The paradox of mental health services, generally, hovers around the issue of consent. Most mental health services require voluntary participation from the patient, except in extreme cases. Thus, the question becomes, how can someone suffering from mental illness possess the wherewithal to seek help? Even those who are not clinically ill, but just unstable, may feel that the stigma attached to mental health services is a huge repellent. In light of the Virginia Tech Massacre, all educational institutions should begin to reconsider old notions surrounding mental health and seek to make services more accessible to students.
Issues of mental health are sorely misunderstood in this country, and not all medications and treatments are covered under insurance — emphasizing the cultural and political neglect of these matters. The fact that Cho Seung-Hui could fall through the cracks of a well-structured institution, such as a university, should be a Big Red Flag to all academic administrators to seriously address issues surrounding counseling services. The reality is that most students suffering from mental health related problems will not turn into Cho; however, they may fall through the cracks without such a “bang,” if you will.
Counseling services at universities should not be reserved for the deeply troubled, but should be open and generally administered like the flu shot. Clearly, just as with the flu shot, counseling must be voluntary on the part of the students. Students should feel free to visit a counselor without fear of censure from peers. Hmmm … this isn’t so easy.
In terms of Gannett specifically, the first item of business should be that of privacy. For instance, I went in for a routine physical, and as I was walking away from the counter, the lady yelled out, “Oh by the way do you want to be tested for HIV today?!?!?!?” Wow, now that everyone in the lobby is staring at me, I really feel comfortable answering that question. I meekly replied, “Not today, thanks.”

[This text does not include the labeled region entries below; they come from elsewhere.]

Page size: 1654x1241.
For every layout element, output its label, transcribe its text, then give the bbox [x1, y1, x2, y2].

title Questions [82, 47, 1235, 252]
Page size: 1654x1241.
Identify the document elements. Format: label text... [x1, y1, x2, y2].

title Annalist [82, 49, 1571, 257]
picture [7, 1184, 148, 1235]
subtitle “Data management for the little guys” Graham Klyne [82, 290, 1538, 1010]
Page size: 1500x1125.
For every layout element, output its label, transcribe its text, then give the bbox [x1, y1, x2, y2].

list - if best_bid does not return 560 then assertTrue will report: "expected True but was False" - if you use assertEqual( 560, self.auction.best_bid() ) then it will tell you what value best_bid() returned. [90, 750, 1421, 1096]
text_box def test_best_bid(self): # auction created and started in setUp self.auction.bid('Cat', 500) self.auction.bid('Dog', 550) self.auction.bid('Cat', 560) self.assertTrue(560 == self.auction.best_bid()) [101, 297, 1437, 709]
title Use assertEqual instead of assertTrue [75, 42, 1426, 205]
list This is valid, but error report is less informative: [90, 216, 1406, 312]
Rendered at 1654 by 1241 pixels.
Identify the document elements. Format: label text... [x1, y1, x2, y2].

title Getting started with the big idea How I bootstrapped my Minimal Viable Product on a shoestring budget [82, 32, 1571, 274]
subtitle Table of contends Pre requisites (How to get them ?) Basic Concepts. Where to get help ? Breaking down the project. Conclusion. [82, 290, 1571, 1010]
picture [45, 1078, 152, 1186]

I did go back to get tested by the way, because I am vigilant about taking care of my health, and the HIV form was bright orange with “HIV testing” written in huge black letters. Cool, then for a normal exam there is a paper with a giant diagram of a vagina … excellent. So clearly I just had to run into some guy I was vaguely interested in, clutching my vagina diagram and bright orange HIV testing form to my chest. Yeah, as if that’s not obvious. Then to get the results, you have to go back to Gannett and have a long chat about sex with a nurse, or better yet, a peer-advisor — who you can run into at the bars (not a bright idea, Gannett). Dude, testing is the reality of any sexually active adult, and in my opinion, the less fuss made of it, the better.
In addition, Gannett ought to work on ensuring the privacy of its patients and should recognize that this issue is exceedingly important given that universities function socially like small towns, i.e. everyone is in everyone’s business. Perhaps, for instance, you shouldn’t have to give your name at the counter, but rather just the time of the appointment and the doctor’s name. That’s an itty-bitty step I know, but it would help. Also, don’t play obnoxious rock music in the lobby — the students are either sick or feeling emotionally shitty. They need something soothing (damn it, I need something soothing). Okay, I’m getting distracted by details … soon I’ll be asking for lattes to be served with my therapy session. Hey, not a bad idea.
Okay, and then we have Counseling and Psychological Services … ohhhh CAPS — this is located in the basement of Gannett. The actual counselors and doctors are generally good. I just find that the process is bad. Even at CAPS — and yes, I see a shrink and I’m proud of it! — there is absolutely NO privacy in the waiting area. The receptionist asks for your name really loudly over horribly peppy music. But to assuage feelings of inadequacy and depression, they have lots of lollypops, hot chocolate and inspirational posters!
Plus, CAPS is omnipresent. For instance, when I had pneumonia last winter, someone at CAPS found out, which led to an anonymous member of the clinic repeatedly calling me and asking, in a chirpy voice, “Do you plan on killing yourself today?” Yeah, that wasn’t helping — an anonymous person calling to check to see if I had offed myself was not particularly comforting … but enough about me.
Really, university administrators (or whoever is in charge of this sort of thing) have got to do something to minimize the stigma associated with counseling in order to encourage students to seek help … even if it is just to talk about the pressures of beer pong. Seriously, seeing a shrink is chic. I can talk about seeing a shrink openly because I’m from L.A. and it is considered weird not to go to therapy. My mom had a brilliant idea — a personal trainer/shrink.
But I shouldn’t trivialize this matter, because the lack of empathy and support surrounding mental health is an extremely serious problem. Unfortunately, mental health issues are not well understood, even by professionals, and treatment is still in the embryonic stages. But seeing as universities may not be able to a) stop the NRA b) install metal detectors in every classroom or c) change mental health care globally, they may as well start by reanalyzing their own facilities. Also, professors should be informed as to how to spot unhealthy behaviors and how to successfully refer students to counseling services, as students often look to faculty for help before consulting a trained therapist. Granted, the Virginia Tech Massacre is an anomaly, but there are plenty of students who suffer from mental illness. They will not go to the extremes that Cho did, but may end up harming themselves in some way. Universities should step up and address issues surrounding mental health and lead the way for acceptance, understanding and treatment.